Synopsis (From Goodreads): Hell exists.

In Tibet, while guiding trekkers to a holy mountain, Ike Crockett discovers a bottomless cave. When his lover disappears, Ike pursues her into the depths of the earth….In a leper colony bordering the Kalahari Desert, a nun and linguist named Ali von Schade unearths evidence of a proto-human species and a deity called Older-than-Old….In Bosnia, Major Elias Branch crash-lands his gunship near a mass grave and is swarmed by pale cannibals terrified of light…

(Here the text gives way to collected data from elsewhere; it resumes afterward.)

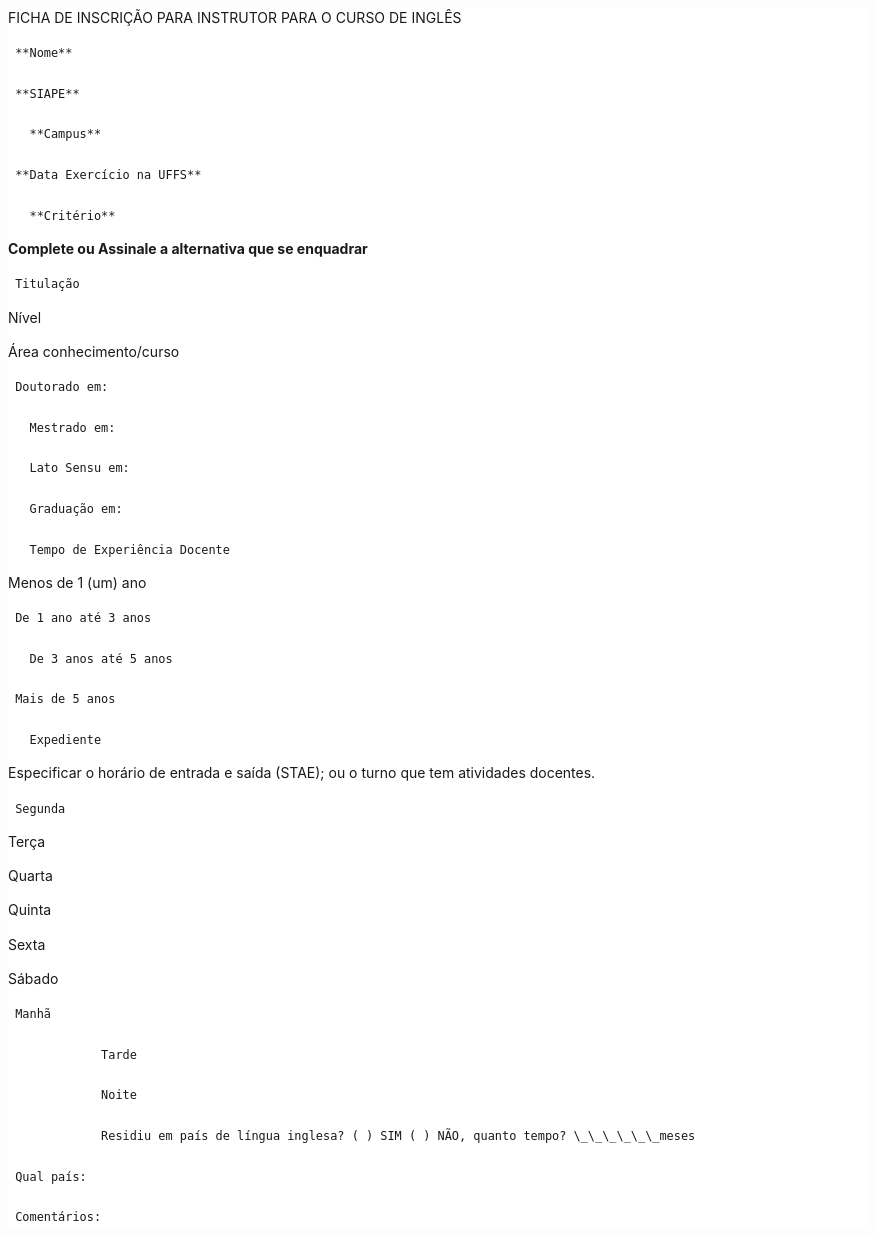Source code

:  FICHA DE INSCRIÇÃO PARA INSTRUTOR PARA O CURSO DE INGLÊS

     **Nome**

     **SIAPE**

       **Campus**

     **Data Exercício na UFFS**

       **Critério**

   **Complete ou Assinale a alternativa que se enquadrar**

     Titulação

   Nível

   Área conhecimento/curso

     Doutorado em:

       Mestrado em:

       Lato Sensu em:

       Graduação em:

       Tempo de Experiência Docente

   Menos de 1 (um) ano

     De 1 ano até 3 anos

       De 3 anos até 5 anos

     Mais de 5 anos

       Expediente

   Especificar o horário de entrada e saída (STAE); ou o turno que tem atividades docentes.

     Segunda

   Terça

   Quarta

   Quinta

   Sexta

   Sábado

     Manhã

                 Tarde

                 Noite

                 Residiu em país de língua inglesa? ( ) SIM ( ) NÃO, quanto tempo? \_\_\_\_\_\_meses

     Qual país:

     Comentários:
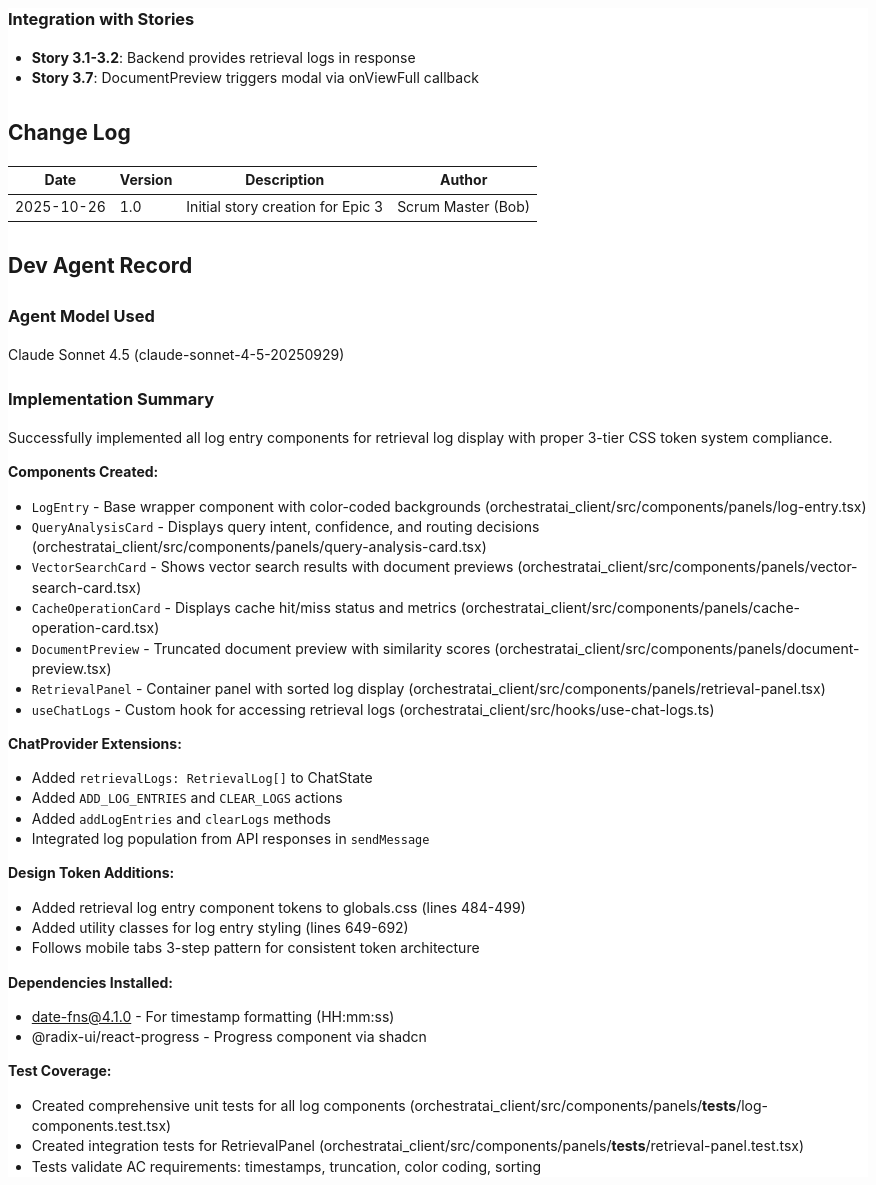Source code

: ### Integration with Stories
- **Story 3.1-3.2**: Backend provides retrieval logs in response
- **Story 3.7**: DocumentPreview triggers modal via onViewFull callback

## Change Log
| Date | Version | Description | Author |
|------|---------|-------------|--------|
| 2025-10-26 | 1.0 | Initial story creation for Epic 3 | Scrum Master (Bob) |

## Dev Agent Record

### Agent Model Used
Claude Sonnet 4.5 (claude-sonnet-4-5-20250929)

### Implementation Summary
Successfully implemented all log entry components for retrieval log display with proper 3-tier CSS token system compliance.

**Components Created:**
- `LogEntry` - Base wrapper component with color-coded backgrounds (orchestratai_client/src/components/panels/log-entry.tsx)
- `QueryAnalysisCard` - Displays query intent, confidence, and routing decisions (orchestratai_client/src/components/panels/query-analysis-card.tsx)
- `VectorSearchCard` - Shows vector search results with document previews (orchestratai_client/src/components/panels/vector-search-card.tsx)
- `CacheOperationCard` - Displays cache hit/miss status and metrics (orchestratai_client/src/components/panels/cache-operation-card.tsx)
- `DocumentPreview` - Truncated document preview with similarity scores (orchestratai_client/src/components/panels/document-preview.tsx)
- `RetrievalPanel` - Container panel with sorted log display (orchestratai_client/src/components/panels/retrieval-panel.tsx)
- `useChatLogs` - Custom hook for accessing retrieval logs (orchestratai_client/src/hooks/use-chat-logs.ts)

**ChatProvider Extensions:**
- Added `retrievalLogs: RetrievalLog[]` to ChatState
- Added `ADD_LOG_ENTRIES` and `CLEAR_LOGS` actions
- Added `addLogEntries` and `clearLogs` methods
- Integrated log population from API responses in `sendMessage`

**Design Token Additions:**
- Added retrieval log entry component tokens to globals.css (lines 484-499)
- Added utility classes for log entry styling (lines 649-692)
- Follows mobile tabs 3-step pattern for consistent token architecture

**Dependencies Installed:**
- date-fns@4.1.0 - For timestamp formatting (HH:mm:ss)
- @radix-ui/react-progress - Progress component via shadcn

**Test Coverage:**
- Created comprehensive unit tests for all log components (orchestratai_client/src/components/panels/__tests__/log-components.test.tsx)
- Created integration tests for RetrievalPanel (orchestratai_client/src/components/panels/__tests__/retrieval-panel.test.tsx)
- Tests validate AC requirements: timestamps, truncation, color coding, sorting
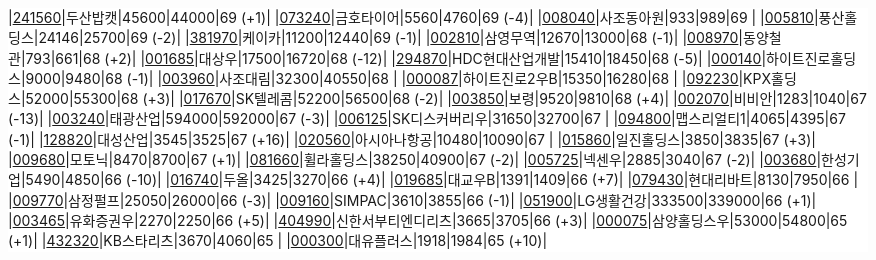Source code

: |[241560](https://finance.daum.net/quotes/A241560)|두산밥캣|45600|44000|69 (+1)|
|[073240](https://finance.daum.net/quotes/A073240)|금호타이어|5560|4760|69 (-4)|
|[008040](https://finance.daum.net/quotes/A008040)|사조동아원|933|989|69 |
|[005810](https://finance.daum.net/quotes/A005810)|풍산홀딩스|24146|25700|69 (-2)|
|[381970](https://finance.daum.net/quotes/A381970)|케이카|11200|12440|69 (-1)|
|[002810](https://finance.daum.net/quotes/A002810)|삼영무역|12670|13000|68 (-1)|
|[008970](https://finance.daum.net/quotes/A008970)|동양철관|793|661|68 (+2)|
|[001685](https://finance.daum.net/quotes/A001685)|대상우|17500|16720|68 (-12)|
|[294870](https://finance.daum.net/quotes/A294870)|HDC현대산업개발|15410|18450|68 (-5)|
|[000140](https://finance.daum.net/quotes/A000140)|하이트진로홀딩스|9000|9480|68 (-1)|
|[003960](https://finance.daum.net/quotes/A003960)|사조대림|32300|40550|68 |
|[000087](https://finance.daum.net/quotes/A000087)|하이트진로2우B|15350|16280|68 |
|[092230](https://finance.daum.net/quotes/A092230)|KPX홀딩스|52000|55300|68 (+3)|
|[017670](https://finance.daum.net/quotes/A017670)|SK텔레콤|52200|56500|68 (-2)|
|[003850](https://finance.daum.net/quotes/A003850)|보령|9520|9810|68 (+4)|
|[002070](https://finance.daum.net/quotes/A002070)|비비안|1283|1040|67 (-13)|
|[003240](https://finance.daum.net/quotes/A003240)|태광산업|594000|592000|67 (-3)|
|[006125](https://finance.daum.net/quotes/A006125)|SK디스커버리우|31650|32700|67 |
|[094800](https://finance.daum.net/quotes/A094800)|맵스리얼티1|4065|4395|67 (-1)|
|[128820](https://finance.daum.net/quotes/A128820)|대성산업|3545|3525|67 (+16)|
|[020560](https://finance.daum.net/quotes/A020560)|아시아나항공|10480|10090|67 |
|[015860](https://finance.daum.net/quotes/A015860)|일진홀딩스|3850|3835|67 (+3)|
|[009680](https://finance.daum.net/quotes/A009680)|모토닉|8470|8700|67 (+1)|
|[081660](https://finance.daum.net/quotes/A081660)|휠라홀딩스|38250|40900|67 (-2)|
|[005725](https://finance.daum.net/quotes/A005725)|넥센우|2885|3040|67 (-2)|
|[003680](https://finance.daum.net/quotes/A003680)|한성기업|5490|4850|66 (-10)|
|[016740](https://finance.daum.net/quotes/A016740)|두올|3425|3270|66 (+4)|
|[019685](https://finance.daum.net/quotes/A019685)|대교우B|1391|1409|66 (+7)|
|[079430](https://finance.daum.net/quotes/A079430)|현대리바트|8130|7950|66 |
|[009770](https://finance.daum.net/quotes/A009770)|삼정펄프|25050|26000|66 (-3)|
|[009160](https://finance.daum.net/quotes/A009160)|SIMPAC|3610|3855|66 (-1)|
|[051900](https://finance.daum.net/quotes/A051900)|LG생활건강|333500|339000|66 (+1)|
|[003465](https://finance.daum.net/quotes/A003465)|유화증권우|2270|2250|66 (+5)|
|[404990](https://finance.daum.net/quotes/A404990)|신한서부티엔디리츠|3665|3705|66 (+3)|
|[000075](https://finance.daum.net/quotes/A000075)|삼양홀딩스우|53000|54800|65 (+1)|
|[432320](https://finance.daum.net/quotes/A432320)|KB스타리츠|3670|4060|65 |
|[000300](https://finance.daum.net/quotes/A000300)|대유플러스|1918|1984|65 (+10)|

My Thoughts: I initially wasn’t going to read this book.  It’s just not something I’d usually grab and say, “Oooo I want to read that!”.  I’m glad I did, however, because this was quite a good book.  Note that I said good, not great. What got my attention was the “Hell is real…” part of the synopsis.  Satan explained as an actual living creature instead of a fairy-tale type being? I’m there.  I was drawn in by page 13 and had to read through to the end.  Now, I’m no history buff, so I have no clue at all if the historical details in this book were accurate, but…well, I was enjoying the read enough that I wouldn’t entirely care one way or the other.  It is, after all, a work of Fiction.  It doesn’t have to be historically accurate.   The idea that Hell exists, that it is directly beneath our feet in the depths of the earth…that just really intrigues me.  The detailed culture that Long created for the people of “hell” was intriguing and unique enough to make the reader want to know more, but it wasn’t so fantastical that you want to roll your eyes and ask the author what the heck he was thinking.  I love books that have this level of detail – it shows to me the author really gave a darn about what he or she was writing enough to flesh out the entire thing.  So yes, we have a culture of people who have adapted, evolved, deevolved, learned, explored, and lived – all unknown to those humans who walk aboveground.  These humanoids apparently frequent the surface not only for food and “trinkets” but to kidnap humans and bring them down into their world – either as slaves or as new members of their clans/groups.  There’s so many parts to this book and such a complex set of stories interwoven into one another that I’m not sure really what to say without this becoming a spoiler, so I’ll just end this by saying I very much enjoyed this and do recommend it as a fun and interesting read.